### TASK OBJECTIVE
Please restate the records below verbatim, omitting every image they hold.

### EXTRACTED ENTRIES
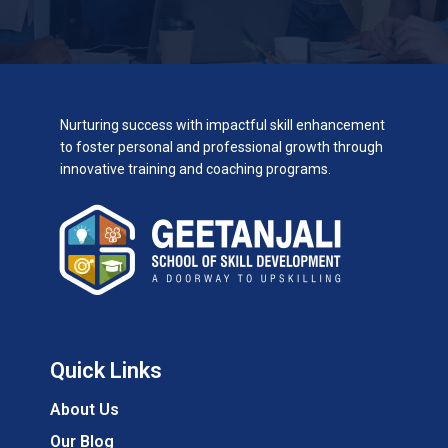
Nurturing success with impactful skill enhancement
to foster personal and professional growth through
innovative training and coaching programs.
Quick Links
About Us
Our Blog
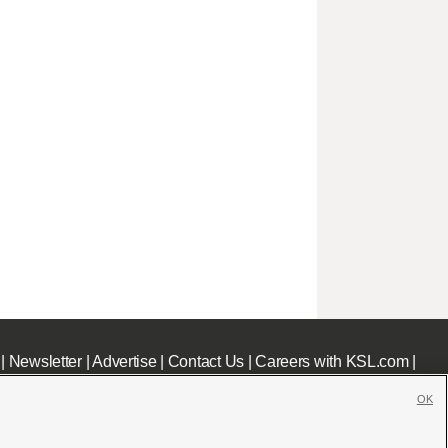
|
Newsletter
|
Advertise
|
Contact Us
|
Careers with KSL.com
|
OK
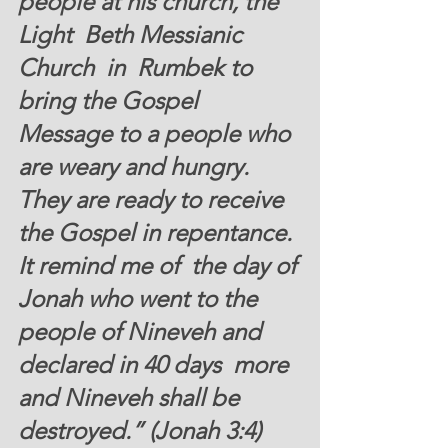
people at his church, the 
Light  Beth Messianic 
Church  in  Rumbek to 
bring the Gospel 
Message to a people who 
are weary and hungry. 
They are ready to receive 
the Gospel in repentance. 
It remind me of  the day of 
Jonah who went to the 
people of Nineveh and 
declared in 40 days 
 more 
and Nineveh shall be 
destroyed.” (Jonah 3:4)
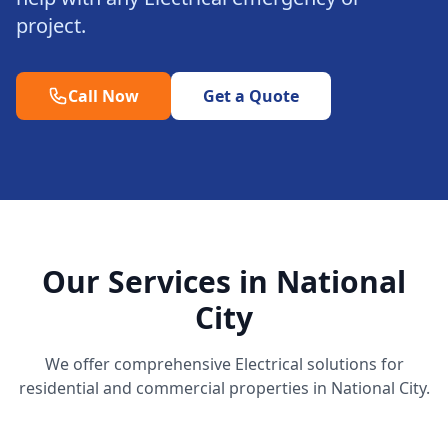
project.
Call Now
Get a Quote
Our Services in National
City
We offer comprehensive Electrical solutions for
residential and commercial properties in National City.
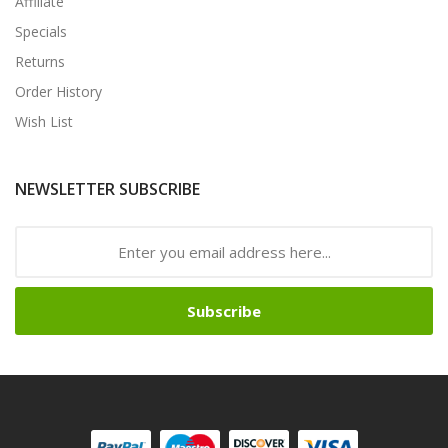
Affiliate
Specials
Returns
Order History
Wish List
NEWSLETTER SUBSCRIBE
Subscribe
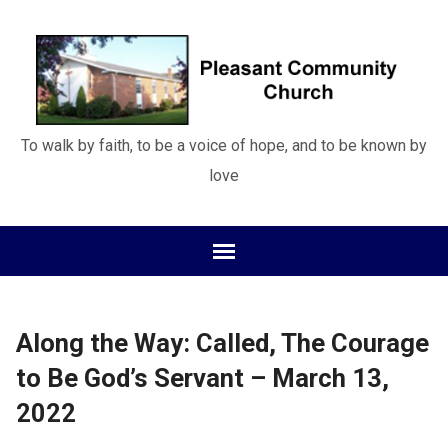
To walk by faith, to be a voice of hope, and to be known by
love
Along the Way: Called, The Courage
to Be God’s Servant – March 13,
2022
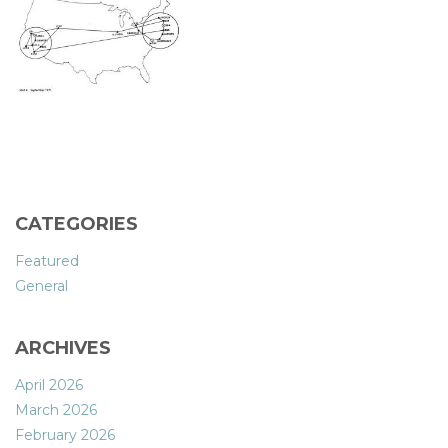
CATEGORIES
Featured
General
ARCHIVES
April 2026
March 2026
February 2026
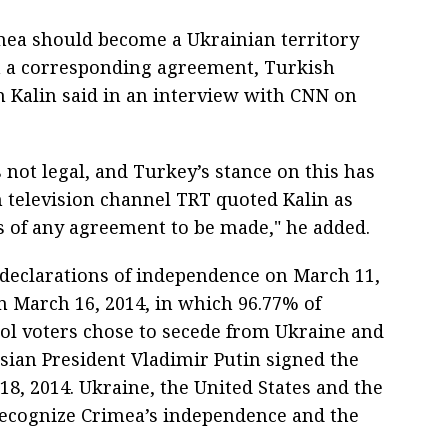
mea should become a Ukrainian territory
gn a corresponding agreement, Turkish
 Kalin said in an interview with CNN on
 not legal, and Turkey’s stance on this has
 television channel TRT quoted Kalin as
is of any agreement to be made," he added.
declarations of independence on March 11,
n March 16, 2014, in which 96.77% of
ol voters chose to secede from Ukraine and
ssian President Vladimir Putin signed the
18, 2014. Ukraine, the United States and the
 recognize Crimea’s independence and the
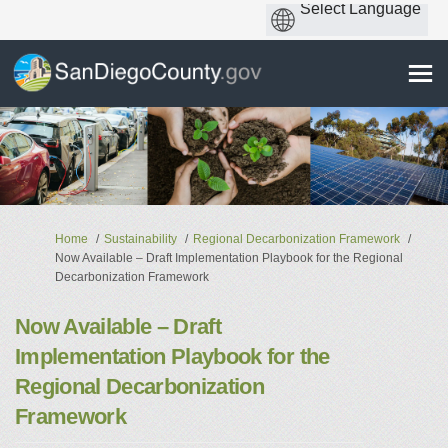
You are here:
Home
Sustainability
Regional Decarbonization Framework
Now Available – Draft Implementation Playbook for the Regional
Decarbonization Framework
Now Available – Draft
Implementation Playbook for the
Regional Decarbonization
Framework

### RESULT OF THIS EXERCISE
Nurturing success with impactful skill enhancement
to foster personal and professional growth through
innovative training and coaching programs.
Quick Links
About Us
Our Blog
|
Newsletter
|
Advertise
|
Contact Us
|
Careers with KSL.com
|
OK
people at his church, the 
Light  Beth Messianic 
Church  in  Rumbek to 
bring the Gospel 
Message to a people who 
are weary and hungry. 
They are ready to receive 
the Gospel in repentance. 
It remind me of  the day of 
Jonah who went to the 
people of Nineveh and 
declared in 40 days 
 more 
and Nineveh shall be 
destroyed.” (Jonah 3:4)
project.
Call Now
Get a Quote
Our Services in National
City
We offer comprehensive Electrical solutions for
residential and commercial properties in National City.
Affiliate
Specials
Returns
Order History
Wish List
NEWSLETTER SUBSCRIBE
Subscribe
To walk by faith, to be a voice of hope, and to be known by
love
Along the Way: Called, The Courage
to Be God’s Servant – March 13,
2022
CATEGORIES
Featured
General
ARCHIVES
April 2026
March 2026
February 2026
mea should become a Ukrainian territory
gn a corresponding agreement, Turkish
 Kalin said in an interview with CNN on
 not legal, and Turkey’s stance on this has
 television channel TRT quoted Kalin as
is of any agreement to be made," he added.
declarations of independence on March 11,
n March 16, 2014, in which 96.77% of
ol voters chose to secede from Ukraine and
ssian President Vladimir Putin signed the
18, 2014. Ukraine, the United States and the
 recognize Crimea’s independence and the
You are here:
Home
Sustainability
Regional Decarbonization Framework
Now Available – Draft Implementation Playbook for the Regional
Decarbonization Framework
Now Available – Draft
Implementation Playbook for the
Regional Decarbonization
Framework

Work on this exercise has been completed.